Written task
Which lines in the records below contain the string "Mosquitero", matching case exactly? Copy every one of those lines.

▼▼▼

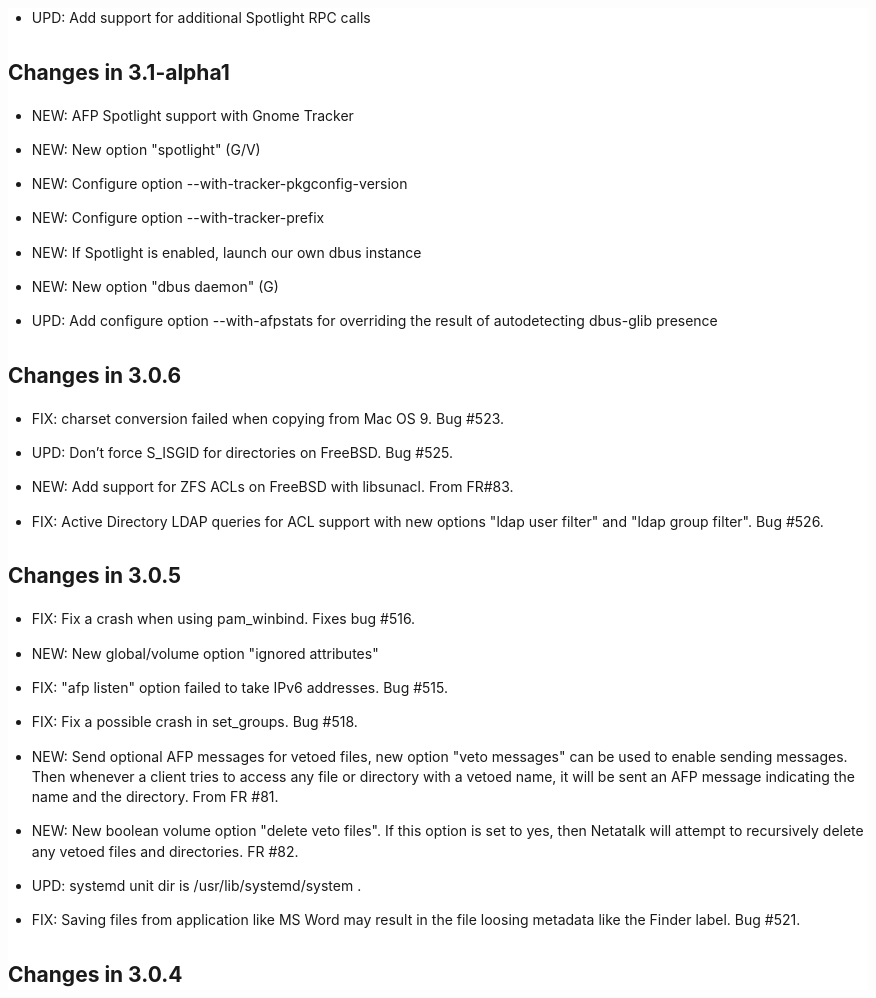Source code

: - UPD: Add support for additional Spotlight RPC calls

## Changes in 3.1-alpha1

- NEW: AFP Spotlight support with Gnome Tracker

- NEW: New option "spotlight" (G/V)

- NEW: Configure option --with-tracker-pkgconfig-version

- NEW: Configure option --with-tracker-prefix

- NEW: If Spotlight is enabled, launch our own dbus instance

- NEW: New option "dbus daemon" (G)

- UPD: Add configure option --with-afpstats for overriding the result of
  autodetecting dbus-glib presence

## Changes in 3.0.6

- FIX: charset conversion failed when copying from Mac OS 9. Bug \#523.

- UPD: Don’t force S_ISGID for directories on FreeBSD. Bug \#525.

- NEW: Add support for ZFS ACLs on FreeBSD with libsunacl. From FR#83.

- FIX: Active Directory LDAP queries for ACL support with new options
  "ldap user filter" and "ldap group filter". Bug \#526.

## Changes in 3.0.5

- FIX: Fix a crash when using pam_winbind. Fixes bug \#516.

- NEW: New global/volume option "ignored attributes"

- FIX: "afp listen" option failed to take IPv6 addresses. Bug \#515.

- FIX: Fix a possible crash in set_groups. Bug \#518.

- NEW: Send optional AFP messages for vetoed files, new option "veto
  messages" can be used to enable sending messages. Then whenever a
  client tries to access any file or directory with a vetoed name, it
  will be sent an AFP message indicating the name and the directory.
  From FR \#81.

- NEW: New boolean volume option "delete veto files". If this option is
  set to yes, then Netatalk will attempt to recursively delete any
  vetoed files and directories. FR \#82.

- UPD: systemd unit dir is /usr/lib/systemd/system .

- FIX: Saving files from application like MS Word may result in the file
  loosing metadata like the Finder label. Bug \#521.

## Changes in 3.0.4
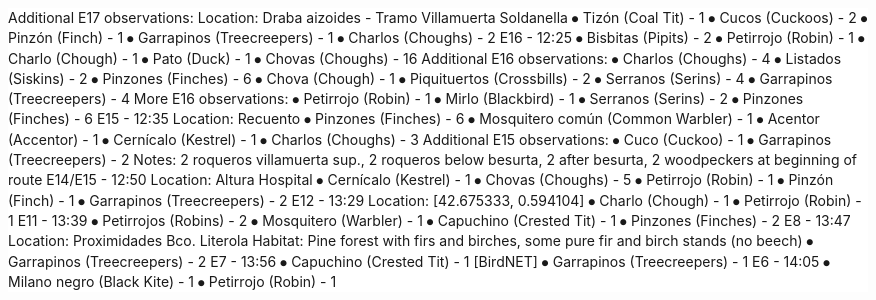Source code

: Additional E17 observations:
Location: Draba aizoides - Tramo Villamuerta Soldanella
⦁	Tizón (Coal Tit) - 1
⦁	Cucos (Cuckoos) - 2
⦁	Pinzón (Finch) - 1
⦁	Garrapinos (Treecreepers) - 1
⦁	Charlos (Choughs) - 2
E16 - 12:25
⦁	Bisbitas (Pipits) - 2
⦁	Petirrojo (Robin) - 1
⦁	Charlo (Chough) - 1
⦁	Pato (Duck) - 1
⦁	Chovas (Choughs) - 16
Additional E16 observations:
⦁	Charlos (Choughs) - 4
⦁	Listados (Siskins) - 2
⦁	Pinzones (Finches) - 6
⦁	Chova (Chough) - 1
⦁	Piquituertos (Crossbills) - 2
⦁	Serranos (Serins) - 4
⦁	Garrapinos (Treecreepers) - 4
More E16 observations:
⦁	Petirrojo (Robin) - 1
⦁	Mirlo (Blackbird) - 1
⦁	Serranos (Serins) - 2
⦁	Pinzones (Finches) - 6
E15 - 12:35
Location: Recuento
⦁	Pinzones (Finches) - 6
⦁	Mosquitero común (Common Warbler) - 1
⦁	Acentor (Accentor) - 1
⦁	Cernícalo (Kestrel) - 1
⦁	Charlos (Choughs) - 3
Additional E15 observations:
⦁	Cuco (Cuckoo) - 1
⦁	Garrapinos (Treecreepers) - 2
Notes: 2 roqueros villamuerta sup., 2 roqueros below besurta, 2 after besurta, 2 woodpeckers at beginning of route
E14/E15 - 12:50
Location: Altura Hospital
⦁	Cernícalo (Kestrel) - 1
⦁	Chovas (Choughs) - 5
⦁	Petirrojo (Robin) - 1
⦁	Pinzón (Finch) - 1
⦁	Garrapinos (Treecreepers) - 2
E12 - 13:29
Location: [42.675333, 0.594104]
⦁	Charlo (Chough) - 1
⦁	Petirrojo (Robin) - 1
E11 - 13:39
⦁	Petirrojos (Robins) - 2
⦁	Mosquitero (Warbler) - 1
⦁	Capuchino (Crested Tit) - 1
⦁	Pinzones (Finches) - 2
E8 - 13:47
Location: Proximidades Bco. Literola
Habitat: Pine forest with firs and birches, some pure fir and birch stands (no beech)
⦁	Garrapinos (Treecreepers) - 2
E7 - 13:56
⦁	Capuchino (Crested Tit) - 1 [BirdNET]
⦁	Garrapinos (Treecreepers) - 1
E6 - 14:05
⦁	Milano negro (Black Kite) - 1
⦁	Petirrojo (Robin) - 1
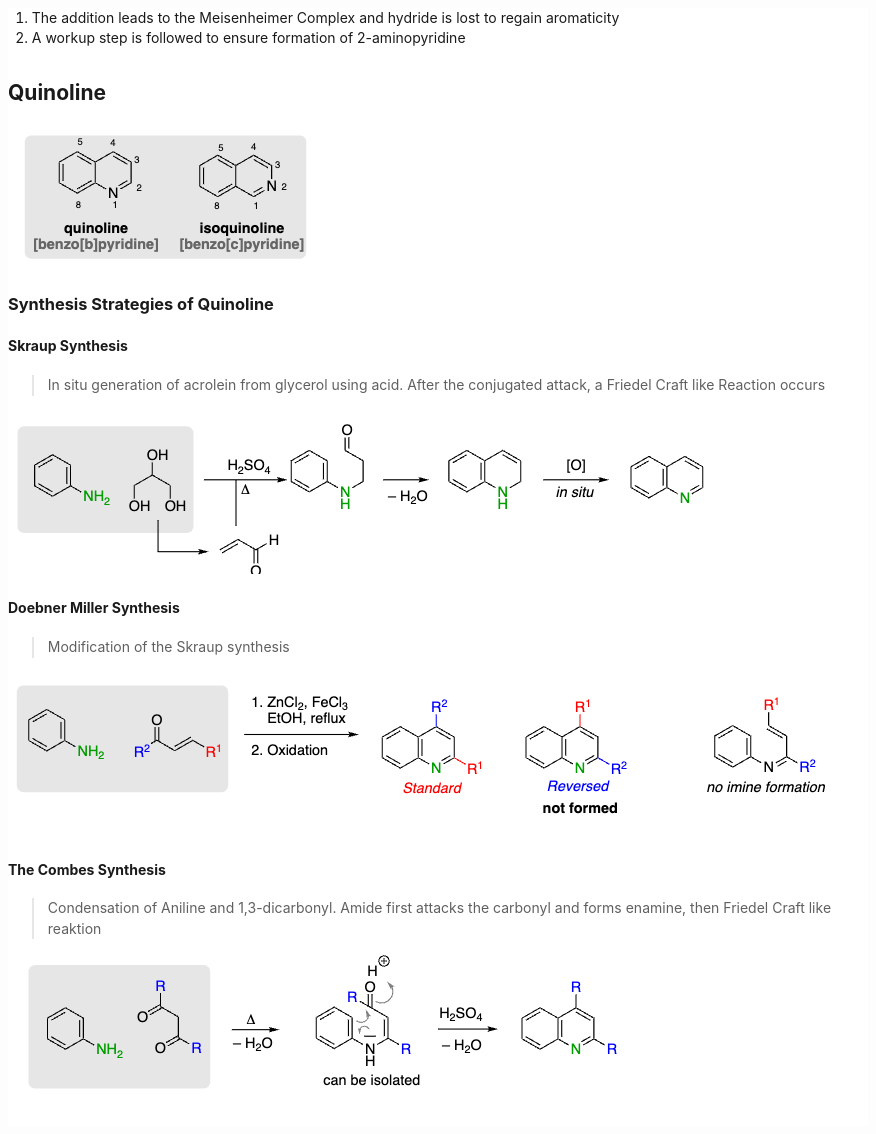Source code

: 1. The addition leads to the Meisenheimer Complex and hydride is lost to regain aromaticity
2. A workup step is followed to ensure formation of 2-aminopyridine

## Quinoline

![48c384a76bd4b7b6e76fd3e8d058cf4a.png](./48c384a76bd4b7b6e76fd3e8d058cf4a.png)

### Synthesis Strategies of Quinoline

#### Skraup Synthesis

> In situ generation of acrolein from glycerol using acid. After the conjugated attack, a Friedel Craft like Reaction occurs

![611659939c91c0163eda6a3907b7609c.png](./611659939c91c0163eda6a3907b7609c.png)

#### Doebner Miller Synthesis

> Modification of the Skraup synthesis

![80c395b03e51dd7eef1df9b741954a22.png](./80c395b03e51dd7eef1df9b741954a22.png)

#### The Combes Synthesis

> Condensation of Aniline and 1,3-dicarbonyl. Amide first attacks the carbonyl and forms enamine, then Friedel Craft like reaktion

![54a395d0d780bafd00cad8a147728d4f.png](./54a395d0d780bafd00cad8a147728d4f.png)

▲▲▲

The answer
⦁	Mosquitero común (Common Warbler) - 1
⦁	Mosquitero (Warbler) - 1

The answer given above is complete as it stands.